旭川市とドーハ市という異なる文化・環境・産業を持つユネスコデザイン都市が連携し、「プラスチックに頼らない未来」をテーマに、デザインの力によって社会課題の解決に向き合うことを目的として、2025年11月5日より「Green Humanitarian Design Competition」を開催しました。両都市から多数の意欲的な提案が寄せられ、素材・技術、社会システム、プロダクト、空間、さらには思想や表現に至るまで、多様なアプローチによる質の高い作品が集まりました。最優秀賞及び優秀賞を選定いたしましたので、下記の通りに応募、提出作品、審査経過及び結果を発表いたします。
コンペティション応募状況
(1)応募登録数
・旭川市 17件 ・ドーハ市 69件
(2)提出作品数
・旭川市 13件 ・ドーハ市 14件
審査経過
(1)一次審査実施日:令和8年2月18日
一次審査通過作品数:旭川市5作品、ドーハ市5作品
(2)二次審査:オンラインにて随時実施
旭川側受賞者


最優秀賞:Forest Well ~「買う水」から「分かち合う水」へ~
旭川市立大学 菅原晴道 氏
優秀賞:「廃棄」を「みのり」へ変えるデザイン
旭川農業高等学校 藤倉瑛人 氏
ドーハ側受賞者


最優秀賞:ORI-SORA
カタール大学 ノーラ・アル・エマディ氏 (Qatar University, Noora Al Emadi)

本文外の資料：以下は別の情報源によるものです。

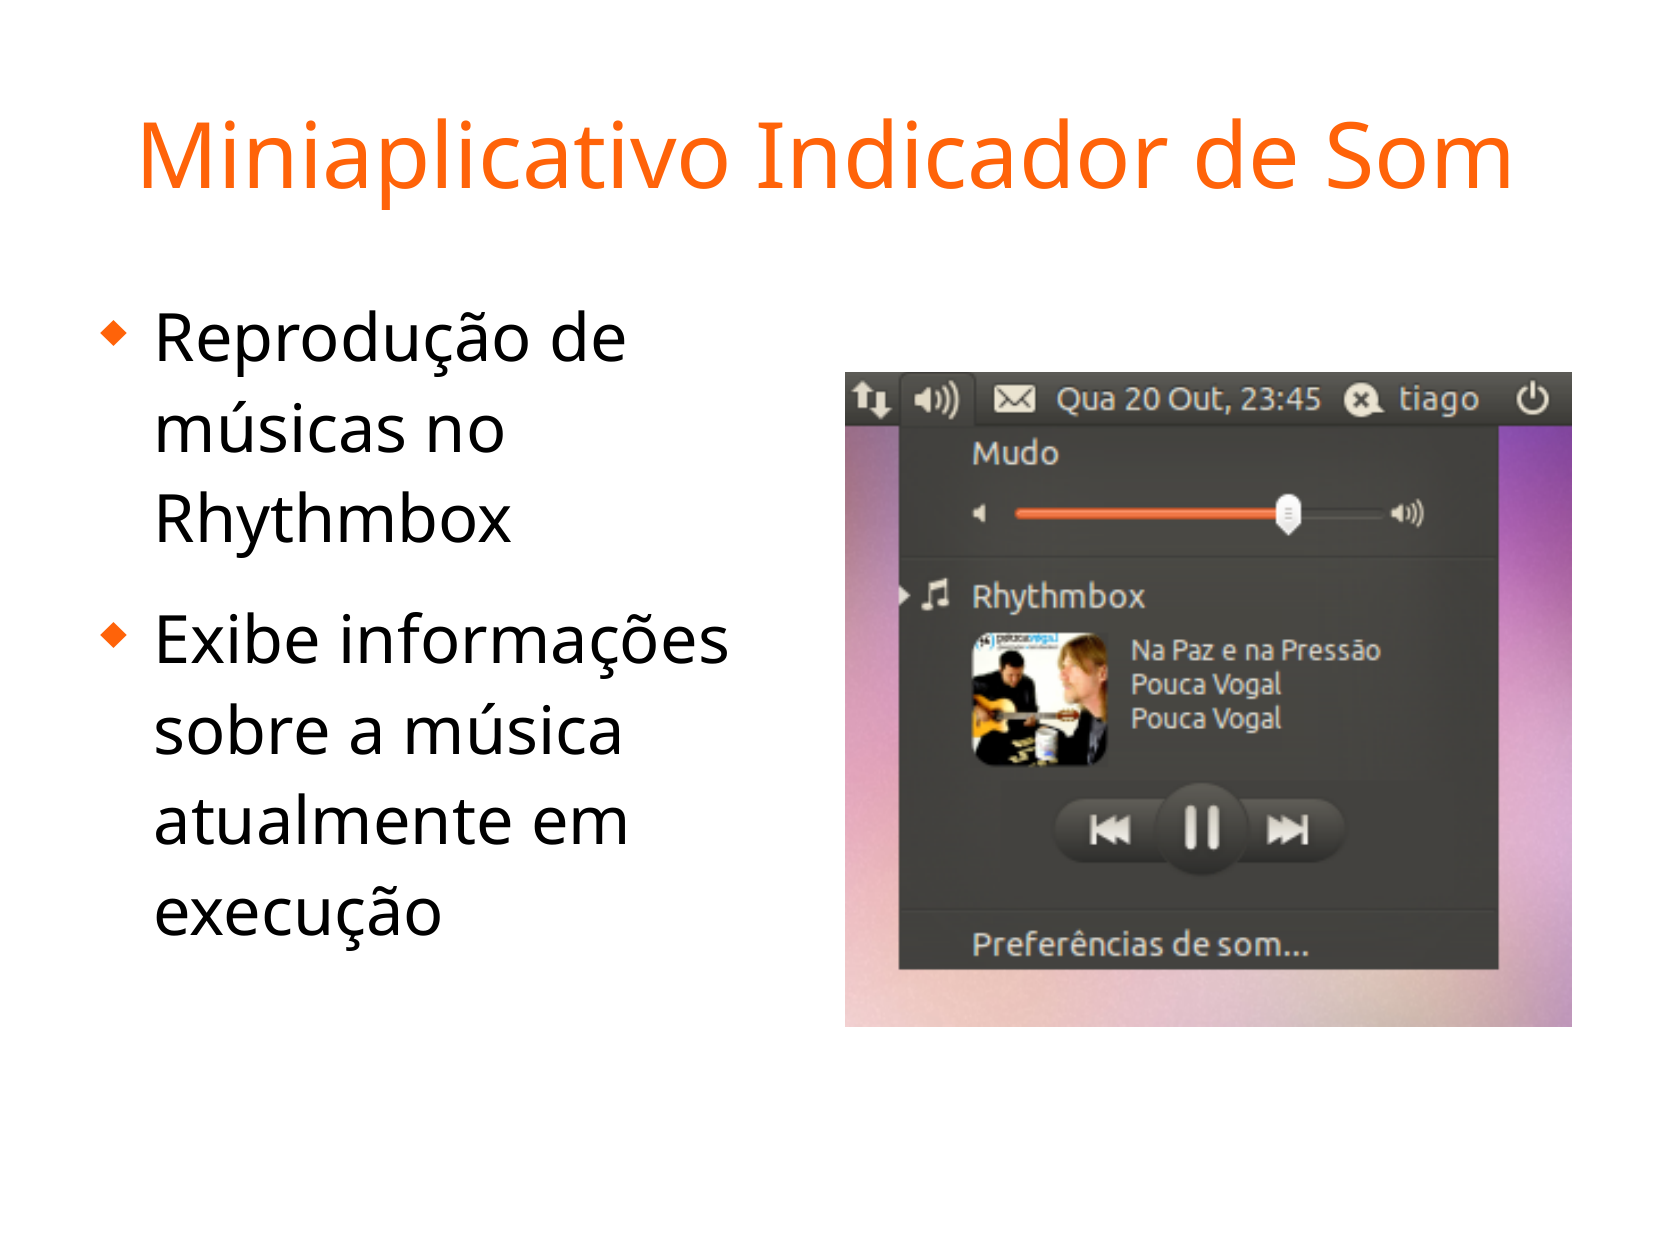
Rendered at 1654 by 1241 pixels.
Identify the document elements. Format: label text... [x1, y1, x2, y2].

picture [845, 372, 1572, 1027]
list Reprodução de músicas no Rhythmbox Exibe informações sobre a música atualmente em execução [82, 290, 809, 1109]
title Miniaplicativo Indicador de Som [82, 49, 1571, 257]
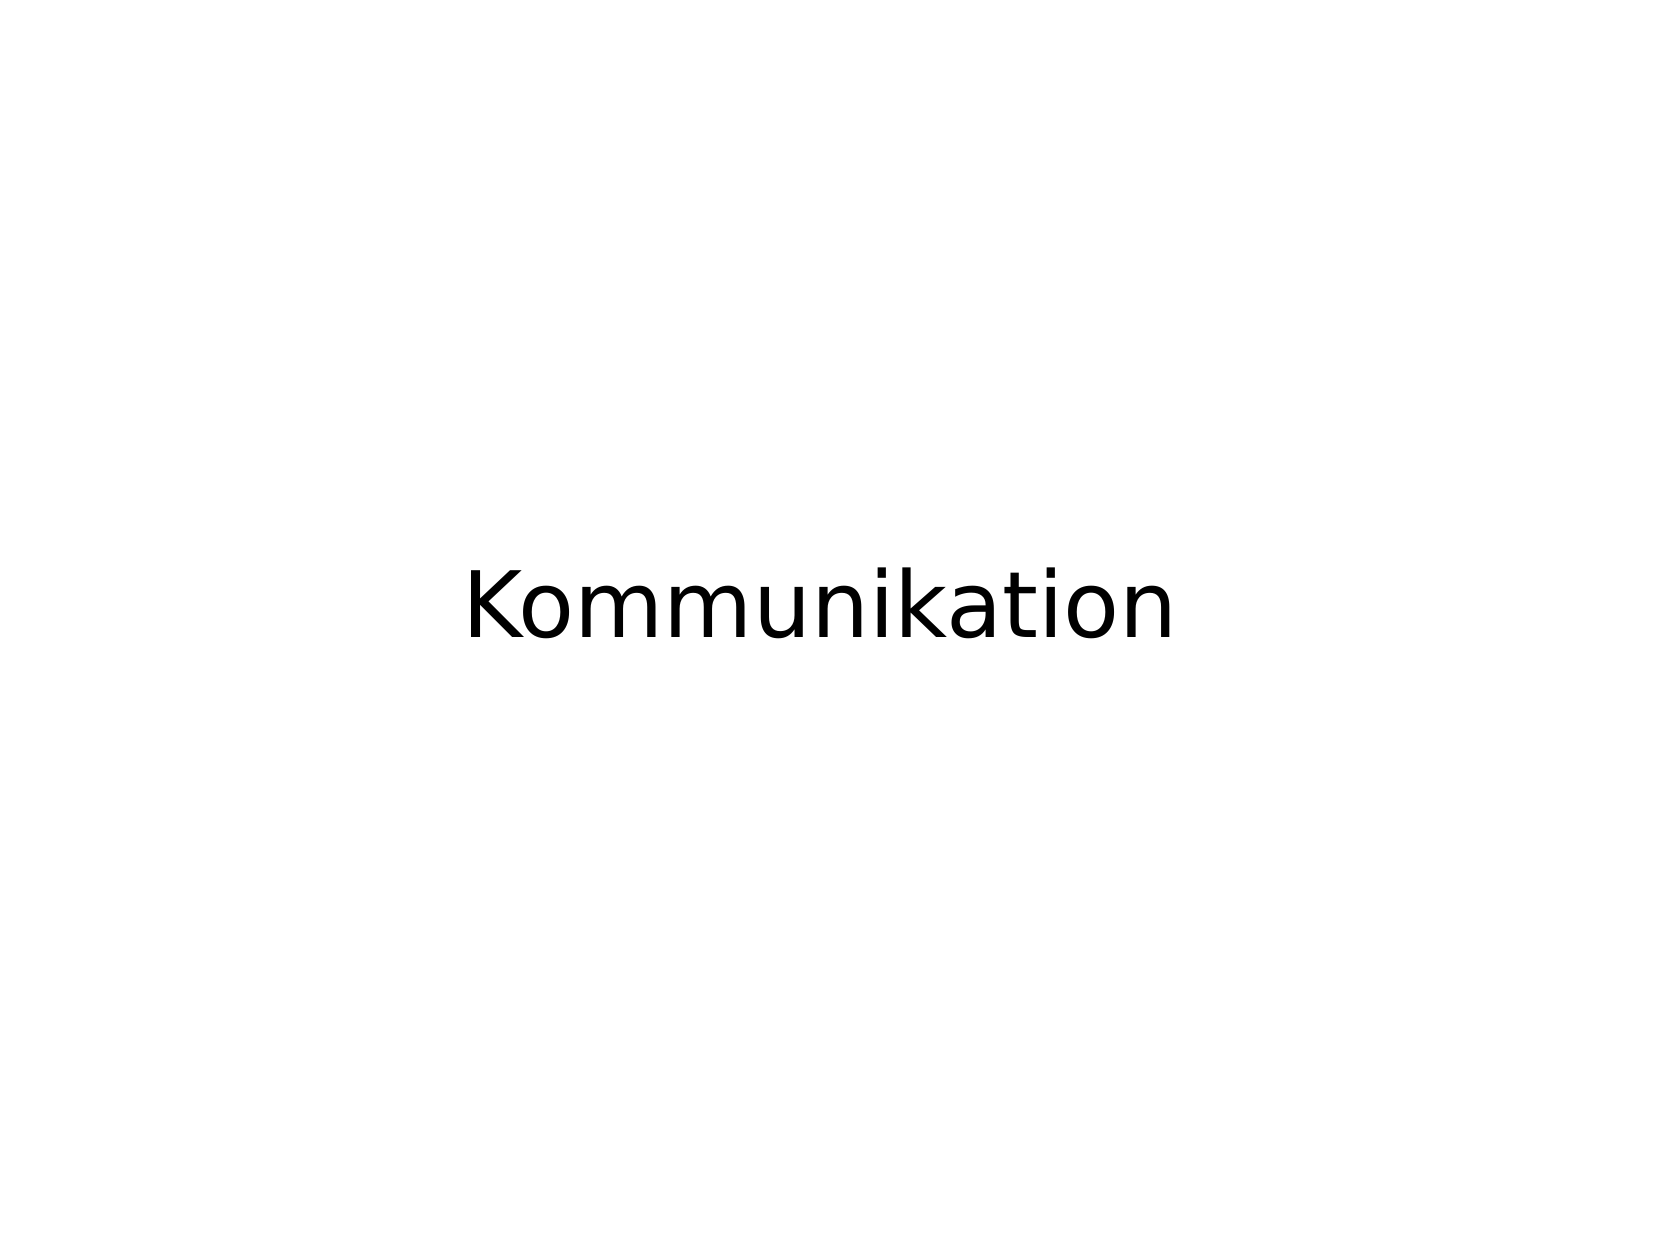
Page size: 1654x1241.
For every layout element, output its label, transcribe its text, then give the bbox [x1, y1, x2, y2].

title Kommunikation [76, 501, 1565, 710]
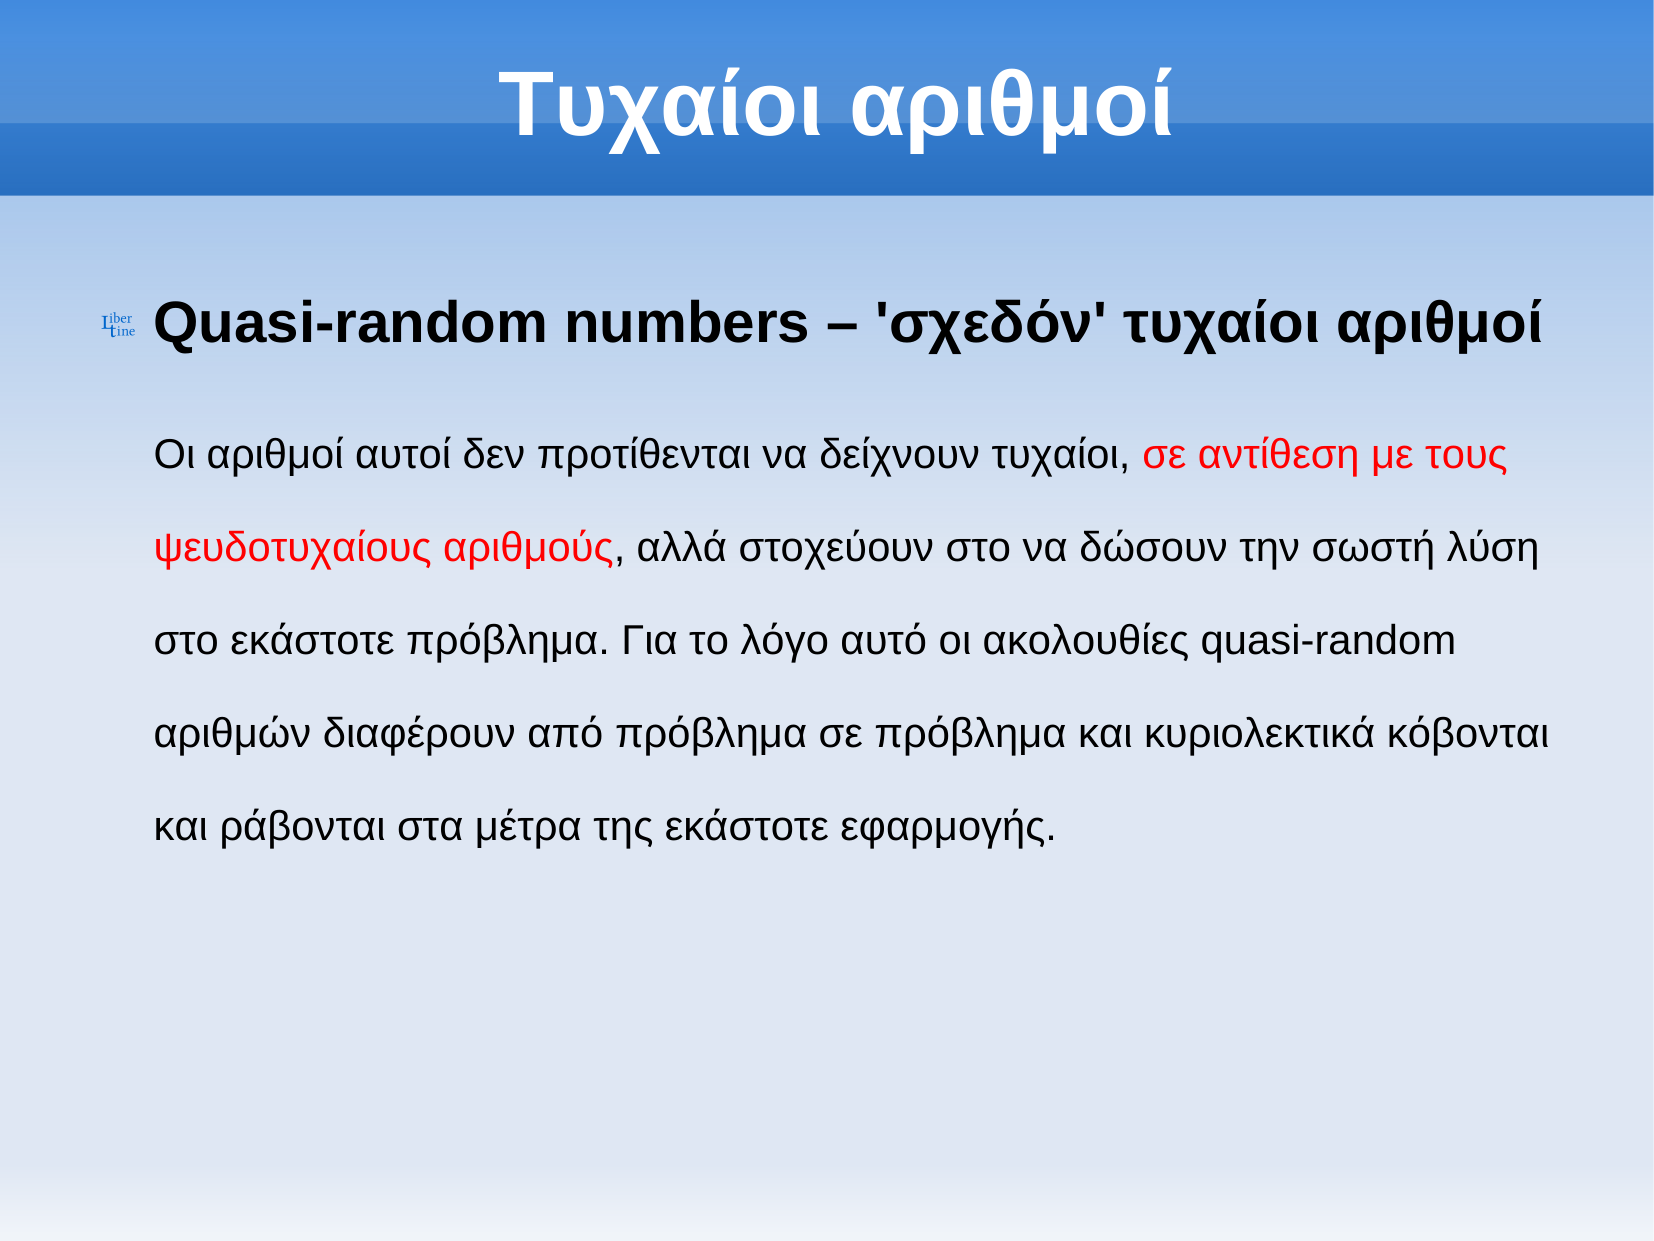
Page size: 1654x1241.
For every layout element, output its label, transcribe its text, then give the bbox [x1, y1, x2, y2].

title Τυχαίοι αριθμοί [76, 7, 1565, 200]
picture [0, 0, 1654, 1241]
list Quasi-random numbers – 'σχεδόν' τυχαίοι αριθμοί Οι αριθμοί αυτοί δεν προτίθενται να δείχνουν τυχαίοι, σε αντίθεση με τους ψευδοτυχαίους αριθμούς, αλλά στοχεύουν στο να δώσουν την σωστή λύση στο εκάστοτε πρόβλημα. Για το λόγο αυτό οι ακολουθίες quasi-random αριθμών διαφέρουν από πρόβλημα σε πρόβλημα και κυριολεκτικά κόβονται και ράβονται στα μέτρα της εκάστοτε εφαρμογής. [82, 290, 1571, 1094]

優秀賞:Uki-Kigumi Asahikawa Shelter Project
リーム・カーン氏 (Reem Khan)
全体講評
本コンペティションでは、「プラスチックに頼らない未来」というテーマに対し、非常に多様かつ質の高い提案が集まりました。提案内容は大きく、
・素材・技術による解決
・社会システムやサービスの設計
・プロダクトや空間のデザイン
・思想や表現による問題提起
といった複数のアプローチに分かれ、それぞれが異なる視点から課題に向き合っていました。
特に高く評価された点は、次の3点です。
①都市間連携の視点
旭川の森林・木工・クラフトの文化や技術と、ドーハの砂漠・海・文化的背景を結びつけた提案が多く見られ、単なる地域課題にとどまらず、グローバルな視点で構想された作品が目立ちました。
②実装性の高い提案
具体的な仕組みや運用方法まで踏み込んだ提案が多く、単なるアイデアにとどまらず、実現可能性を意識した提案へと発展していました。
③問題の本質へのアプローチ
単なる素材の代替ではなく、消費行動や社会構造そのものを見直す提案も多く、テーマに対する理解の深さが際立っていました。
今後の予定
令和8年6月18日から21日まで開催予定の旭川デザインウィークにおいて、ドーハ側の最優秀受賞者のほか、ミュージアム関係者2名の来旭を予定しております。会期中は、旭川駅における展示を予定していますので、ぜひご覧ください。ドーハ関係者との意見交換の機会も設ける予定です。
なお、中東地域の情勢の影響により、ドーハ関係者の旭川訪問日程については変更となる可能性があります。また、ドーハ側で予定している関連事業についても、当初4月を予定していた開催時期が、11月または12月に変更となる可能性があります。その場合、旭川側最優秀受賞者のドーハ訪問についても、11月または12月頃となる見込みです。